While President Trump is impressed with the U.S. stock market’s growth since his election, he conceded Friday it would be performing even better if international trade negotiations were resolved.

The major U.S. indexes have languished since the White House’s announcement of stiff metals tariffs in March, followed by duties on $50 billion of Chinese imports and threats of levies on $100 billion more after China retaliated. The blue-chip Dow Jones Industrial average is now 8.8 percent below its January record of 26,616.

Investors are “waiting to see what’s going to happen on trade,” Trump told reporters outside the White House. “We’re going to be announcing some incredible trade deals.”
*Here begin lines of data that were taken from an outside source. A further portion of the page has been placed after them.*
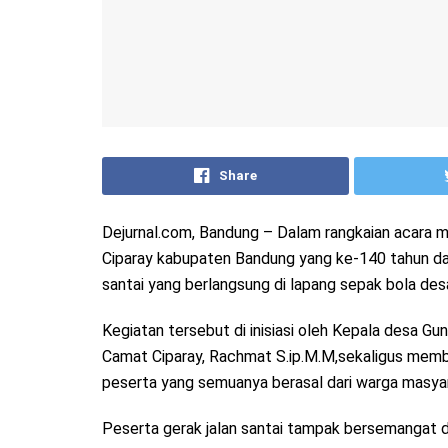
Share
Dejurnal.com, Bandung – Dalam rangkaian acara 
Ciparay kabupaten Bandung yang ke-140 tahun dan
santai yang berlangsung di lapang sepak bola de
Kegiatan tersebut di inisiasi oleh Kepala desa Gun
Camat Ciparay, Rachmat S.ip.M.M,sekaligus membuk
peserta yang semuanya berasal dari warga masya
Peserta gerak jalan santai tampak bersemangat 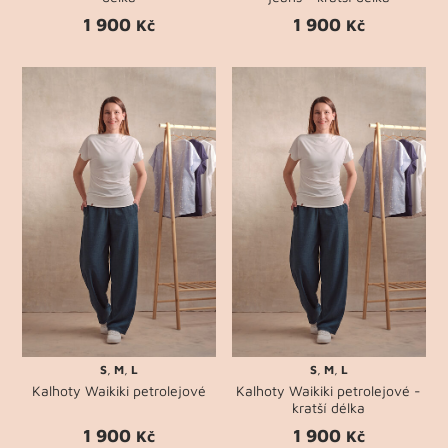
1 900
1 900
Kč
Kč
S
,
M
,
L
S
,
M
,
L
Kalhoty Waikiki petrolejové
Kalhoty Waikiki petrolejové -
kratší délka
1 900
1 900
Kč
Kč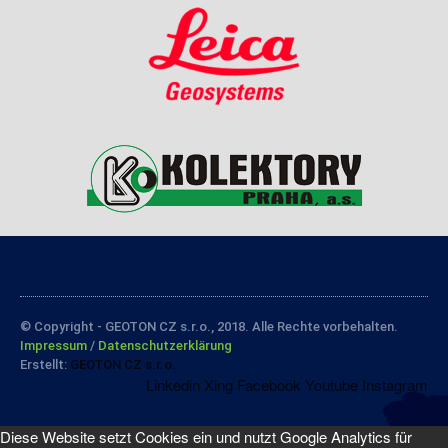
© Copyright - GEOTON CZ s.r.o., 2018. Alle Rechte vorbehalten.
Impressum
/
Datenschutzerklärung
Erstellt:
GEOTON CZ s.r.o.
Linkedin
Xing
Facebook
Youtube
Instagram
Diese Website setzt Cookies ein und nutzt Google Analytics für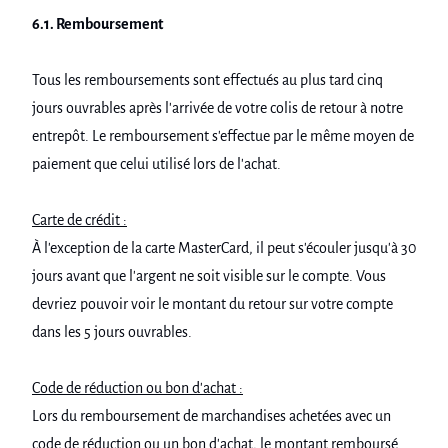
6.1. Remboursement
Tous les remboursements sont effectués au plus tard cinq
jours ouvrables après l'arrivée de votre colis de retour à notre
entrepôt. Le remboursement s'effectue par le même moyen de
paiement que celui utilisé lors de l'achat.
Carte de crédit :
À l'exception de la carte MasterCard, il peut s'écouler jusqu'à 30
jours avant que l'argent ne soit visible sur le compte. Vous
devriez pouvoir voir le montant du retour sur votre compte
dans les 5 jours ouvrables.
Code de réduction ou bon d'achat :
Lors du remboursement de marchandises achetées avec un
code de réduction ou un bon d'achat, le montant remboursé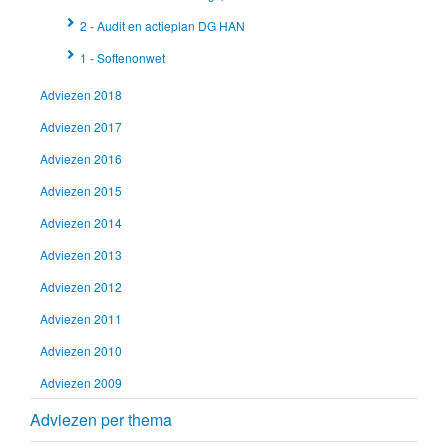
2 - Audit en actieplan DG HAN
1 - Softenonwet
Adviezen 2018
Adviezen 2017
Adviezen 2016
Adviezen 2015
Adviezen 2014
Adviezen 2013
Adviezen 2012
Adviezen 2011
Adviezen 2010
Adviezen 2009
Adviezen per thema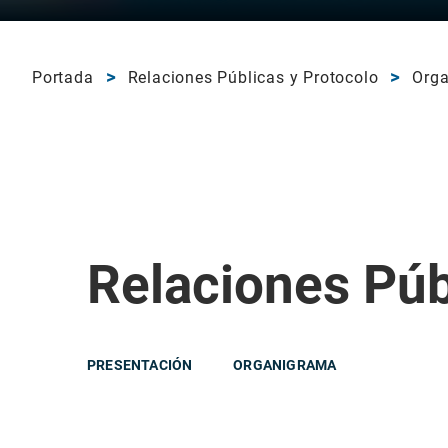
Portada
Relaciones Públicas y Protocolo
Org
Relaciones Púb
PRESENTACIÓN
ORGANIGRAMA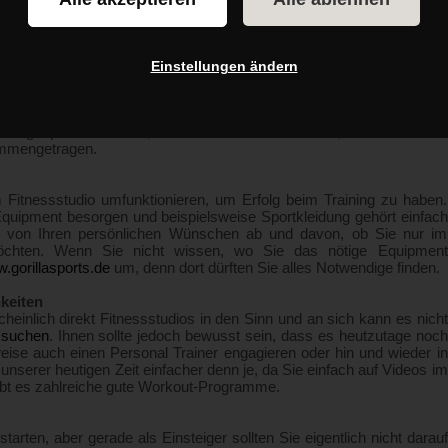
Einstellungen ändern
ngen, denn sportliche Betätigung kommt sowohl unserem Körper als
och oftmals nicht, wo sie überhaupt anfangen sollen und was es zu
ich angesprochen fühlen, lesen Sie am besten weiter, denn in diesem
sammengetragen.
Fitnessstudio umfunktionieren, um Erfolg beim Training zu haben.
e Equipment besorgen und beispielsweise Sportkleidung gehört einfach
t von Ihren persönlichen Wünschen ab und davon, ob Sie nur im
möchten. Wenn Sie nicht wissen, wo Sie das nötige Equipment
gorillasports.de
um, denn dort dürften Sie alles Notwendige finden.
keiten
nlich direkt Fitnessstudios in den Sinn und an sich kann es nicht
 suchen
. Ihnen sollte jedoch bewusst sein, dass es heutzutage noch
weise auch einen Personal Trainer engagieren oder hin und wieder in
n unserer heutigen Zeit einfacher denn je, da Sie einfach auf Videos im
gibt es zahlreiche gute Workout-Programme.
arten, aber gerade als Einsteiger sollten Sie eigentlich nicht darauf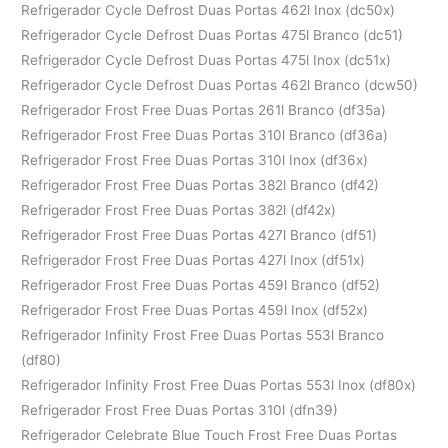
Refrigerador Cycle Defrost Duas Portas 462l Inox (dc50x)
Refrigerador Cycle Defrost Duas Portas 475l Branco (dc51)
Refrigerador Cycle Defrost Duas Portas 475l Inox (dc51x)
Refrigerador Cycle Defrost Duas Portas 462l Branco (dcw50)
Refrigerador Frost Free Duas Portas 261l Branco (df35a)
Refrigerador Frost Free Duas Portas 310l Branco (df36a)
Refrigerador Frost Free Duas Portas 310l Inox (df36x)
Refrigerador Frost Free Duas Portas 382l Branco (df42)
Refrigerador Frost Free Duas Portas 382l (df42x)
Refrigerador Frost Free Duas Portas 427l Branco (df51)
Refrigerador Frost Free Duas Portas 427l Inox (df51x)
Refrigerador Frost Free Duas Portas 459l Branco (df52)
Refrigerador Frost Free Duas Portas 459l Inox (df52x)
Refrigerador Infinity Frost Free Duas Portas 553l Branco
(df80)
Refrigerador Infinity Frost Free Duas Portas 553l Inox (df80x)
Refrigerador Frost Free Duas Portas 310l (dfn39)
Refrigerador Celebrate Blue Touch Frost Free Duas Portas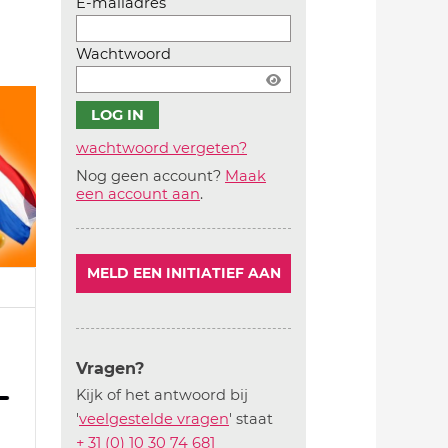
E-mailadres
Wachtwoord
wachtwoord vergeten?
Nog geen account?
Maak
Account
een account aan
.
aanmaken
MELD EEN INITIATIEF AAN
Vragen?
Kijk of het antwoord bij
'
veelgestelde vragen
' staat
+ 31 (0) 10 30 74 681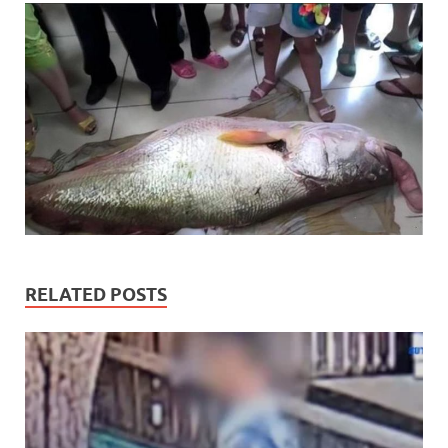
RELATED POSTS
Economists and analysts have expressed repeated concerns, however, that Trump’s protectionist policies might instead spark an international trade war that undermines the economic benefits of a GOP-led tax cut trimming the top corporate rate to 21 percent from 35 percent. The president has responded that some short-term pain may be required as the U.S. revises decades’ worth of trade policies that he says have undermined U.S. business.

In particular, Trump has cited a U.S. trade deficit that grew to $568.4 billion last year, driven largely by China. Still, the president says he has great respect for premier Xi Jinping.
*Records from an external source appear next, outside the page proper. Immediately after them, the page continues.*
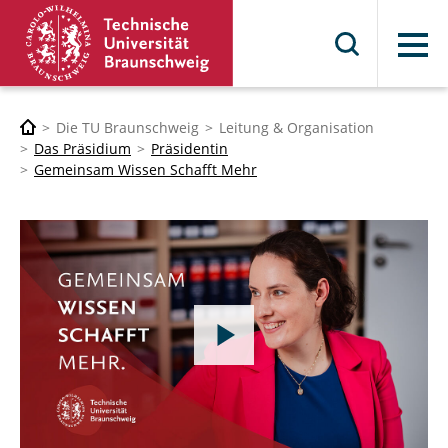
Menü
Die TU Braunschweig
Leitung & Organisation
Das Präsidium
Präsidentin
Gemeinsam Wissen Schafft Mehr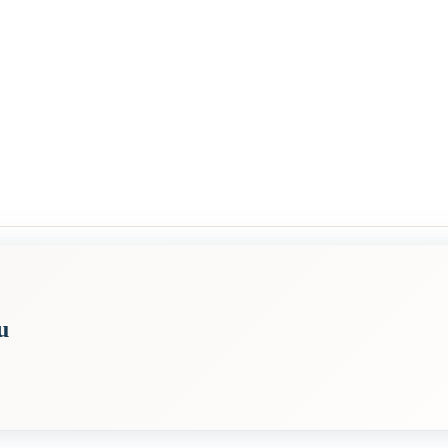
u
tä kieltään pitkään aikaan, hän voi menettää kyvyn ilmaista ajatuksiaan 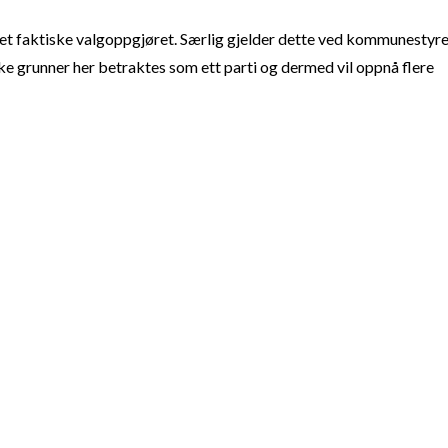
t faktiske valgoppgjøret. Særlig gjelder dette ved kommunestyre
e grunner her betraktes som ett parti og dermed vil oppnå flere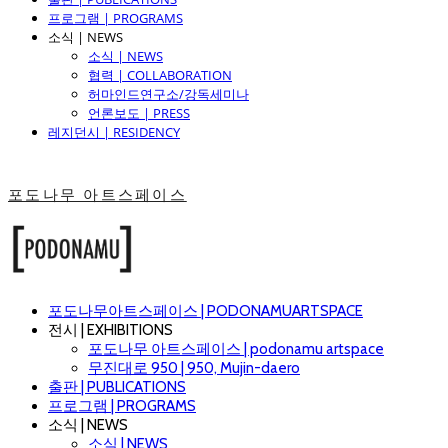
프로그램 | PROGRAMS
소식 | NEWS
소식 | NEWS
협력 | COLLABORATION
허마인드연구소/강독세미나
언론보도 | PRESS
레지던시 | RESIDENCY
포도나무 아트스페이스
포도나무아트스페이스 | PODONAMUARTSPACE
전시 | EXHIBITIONS
포도나무 아트스페이스 | podonamu artspace
무진대로 950 | 950, Mujin-daero
출판 | PUBLICATIONS
프로그램 | PROGRAMS
소식 | NEWS
소식 | NEWS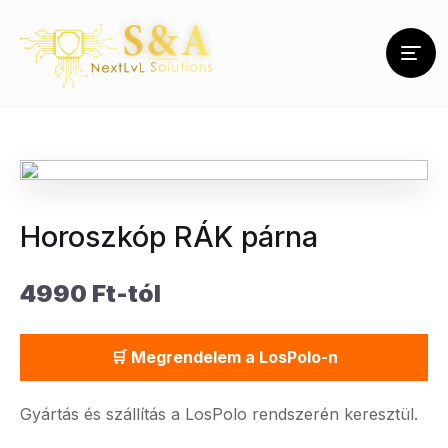
Horoszkóp RÁK párna
4990 Ft-tól
🛒 Megrendelem a LosPolo-n
Gyártás és szállítás a LosPolo rendszerén keresztül.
“That’s why we’re being so nice,” he said. “But we have to bring fairness to trade between the U.S. and China, and we will.”
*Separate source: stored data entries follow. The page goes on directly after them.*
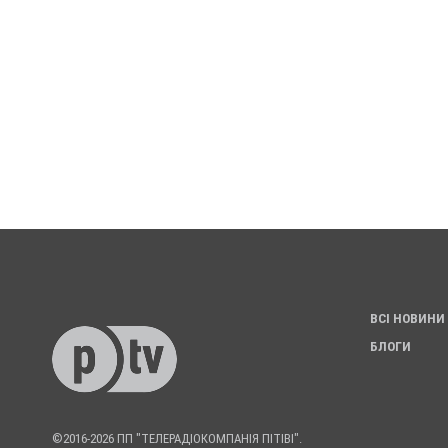
ВСІ НОВИНИ
БЛОГИ
©2016-2026 ПП "ТЕЛЕРАДІОКОМПАНІЯ ПІТІВІ".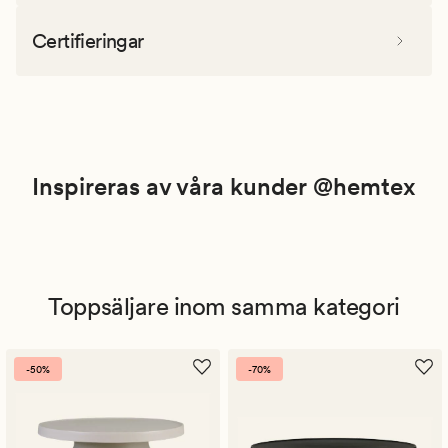
Certifieringar
Inspireras av våra kunder @hemtex
Toppsäljare inom samma kategori
-50%
-70%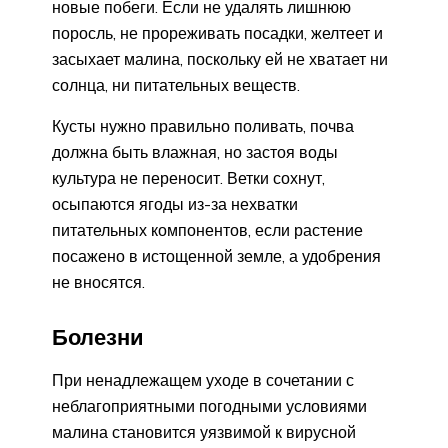
новые побеги. Если не удалять лишнюю
поросль, не прореживать посадки, желтеет и
засыхает малина, поскольку ей не хватает ни
солнца, ни питательных веществ.
Кусты нужно правильно поливать, почва
должна быть влажная, но застоя воды
культура не переносит. Ветки сохнут,
осыпаются ягоды из-за нехватки
питательных компонентов, если растение
посажено в истощенной земле, а удобрения
не вносятся.
Болезни
При ненадлежащем уходе в сочетании с
неблагоприятными погодными условиями
малина становится уязвимой к вирусной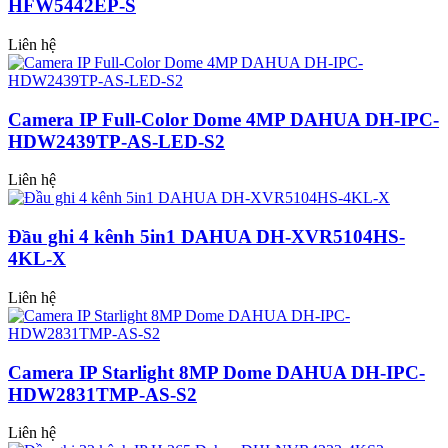
HFW5442EP-S
Liên hệ
Camera IP Full-Color Dome 4MP DAHUA DH-IPC-
HDW2439TP-AS-LED-S2
Liên hệ
Đầu ghi 4 kênh 5in1 DAHUA DH-XVR5104HS-
4KL-X
Liên hệ
Camera IP Starlight 8MP Dome DAHUA DH-IPC-
HDW2831TMP-AS-S2
Liên hệ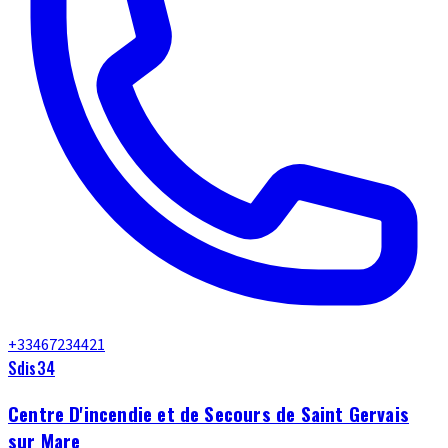
+33467234421
Sdis34
Centre D'incendie et de Secours de Saint Gervais
sur Mare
The Dow Jones index climbed 1.4 percent as Trump’s trade comments combined with expansion in the job market. U.S. payrolls added 164,000 positions in April, the Department of Labor reported Friday morning, and the unemployment rate dropped to 3.9 percent. The S&P 500 subsequently rose 1.3 percent, and the tech-heavy Nasdaq added 1.7 percent.

China’s government, which met this week with a U.S. delegation including Treasury Secretary Steve Mnuchin and trade chief Robert Lighthizer, said Friday that “considerable differences” remain between the two parties, though progress was made.

Should China and the U.S. prove unable to resolve those points of contention, Chinese shoppers who use e-commerce platforms like Alibaba, a $488 billion firm based in Hangzhou, would find other importers, said Joseph Tsai, the company’s vice chairman.

“Obviously, a trade war is not good for anybody,” Tsai told investors on an earnings call. It might prove particularly harmful to small U.S. businesses that sell products via Alibaba, he noted, but “there will always be alternative channels for us to bring in imported products for Chinese consumers.”